Jason Feifer recently wrote a great article for Fast Company Magazine called Fear and Loathing of Silicon Valley.  He makes a convincing case that the current dialogue about the internet and social media making us less social, less connected or less intelligent is really just a fear of change that’s been going on since ancient Greece.  Google is not making us stupid, he says;  “Nor did phonographs create a ‘marked deterioration in American music,’ as composer John Philip Sousa feared in 1906. Nor did the telephone ‘break up home life and the old practice of visiting friends,’ as the Knights of Columbus warned in 1926. Nor did writing–a growing activity in the ancient world–‘create forgetfulness in the learners’ souls, because they will not use their memories,’ as Plato himself hypothesized.”
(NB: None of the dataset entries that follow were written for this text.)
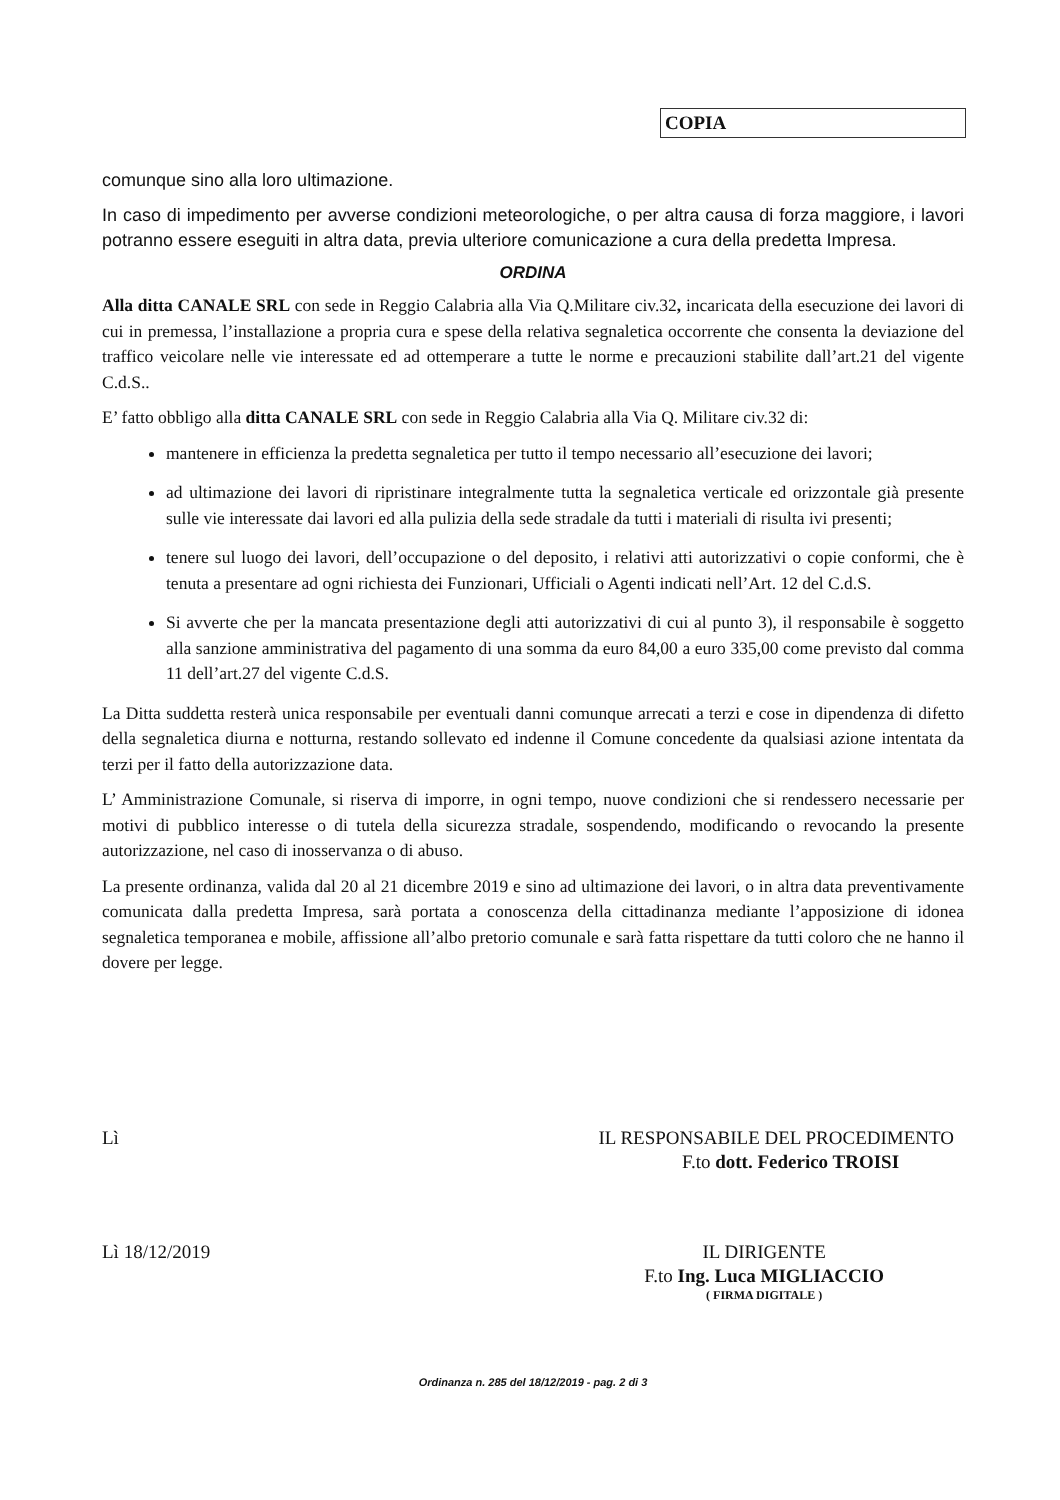COPIA
comunque sino alla loro ultimazione.
In caso di impedimento per avverse condizioni meteorologiche, o per altra causa di forza maggiore, i lavori potranno essere eseguiti in altra data, previa ulteriore comunicazione a cura della predetta Impresa.
ORDINA
Alla ditta CANALE SRL con sede in Reggio Calabria alla Via Q.Militare civ.32, incaricata della esecuzione dei lavori di cui in premessa, l’installazione a propria cura e spese della relativa segnaletica occorrente che consenta la deviazione del traffico veicolare nelle vie interessate ed ad ottemperare a tutte le norme e precauzioni stabilite dall’art.21 del vigente C.d.S..
E’ fatto obbligo alla ditta CANALE SRL con sede in Reggio Calabria alla Via Q. Militare civ.32 di:
mantenere in efficienza la predetta segnaletica per tutto il tempo necessario all’esecuzione dei lavori;
ad ultimazione dei lavori di ripristinare integralmente tutta la segnaletica verticale ed orizzontale già presente sulle vie interessate dai lavori ed alla pulizia della sede stradale da tutti i materiali di risulta ivi presenti;
tenere sul luogo dei lavori, dell’occupazione o del deposito, i relativi atti autorizzativi o copie conformi, che è tenuta a presentare ad ogni richiesta dei Funzionari, Ufficiali o Agenti indicati nell’Art. 12 del C.d.S.
Si avverte che per la mancata presentazione degli atti autorizzativi di cui al punto 3), il responsabile è soggetto alla sanzione amministrativa del pagamento di una somma da euro 84,00 a euro 335,00 come previsto dal comma 11 dell’art.27 del vigente C.d.S.
La Ditta suddetta resterà unica responsabile per eventuali danni comunque arrecati a terzi e cose in dipendenza di difetto della segnaletica diurna e notturna, restando sollevato ed indenne il Comune concedente da qualsiasi azione intentata da terzi per il fatto della autorizzazione data.
L’ Amministrazione Comunale, si riserva di imporre, in ogni tempo, nuove condizioni che si rendessero necessarie per motivi di pubblico interesse o di tutela della sicurezza stradale, sospendendo, modificando o revocando la presente autorizzazione, nel caso di inosservanza o di abuso.
La presente ordinanza, valida dal 20 al 21 dicembre 2019 e sino ad ultimazione dei lavori, o in altra data preventivamente comunicata dalla predetta Impresa, sarà portata a conoscenza della cittadinanza mediante l’apposizione di idonea segnaletica temporanea e mobile, affissione all’albo pretorio comunale e sarà fatta rispettare da tutti coloro che ne hanno il dovere per legge.
Lì IL RESPONSABILE DEL PROCEDIMENTO
F.to dott. Federico TROISI
Lì 18/12/2019 IL DIRIGENTE
F.to Ing. Luca MIGLIACCIO
( FIRMA DIGITALE )
Ordinanza n. 285 del 18/12/2019 - pag. 2 di 3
It reminds me of the dialogue that just won’t die about how the younger generations are lazy and entitled.  That dialogue has been going on since ancient Greece too, and yet people talk about it as if it were a new and dangerous trend.  Here’s Socrates in 400 BC: “Children now love luxury; they have bad manners, contempt for authority; they show disrespect for elders and love chatter in place of exercise.”  The contemporary version of this claptrap is that our younger generations are using technology and social media in ways that decrease their communication and relationship skills because they are too lazy to do things the old way, as if the old way must be better just because it’s the old way.  This is yet another romantic distortion of history.

What is happening is that we are changing the way our brains process information, the way we prioritize things, the way we value activities.  Rather than getting paranoid about this, we should be embracing the possibilities and thinking critically about the risks.  As Feifer says, “…here’s a narrative Silicon Valley might try to run with: Our brains changed to meet the challenge of driving cars. They changed so we could dance to recorded music. Now we are witnessing more change, and our brains will change again. Yes, change can be scary. But it’s what we’re built for.”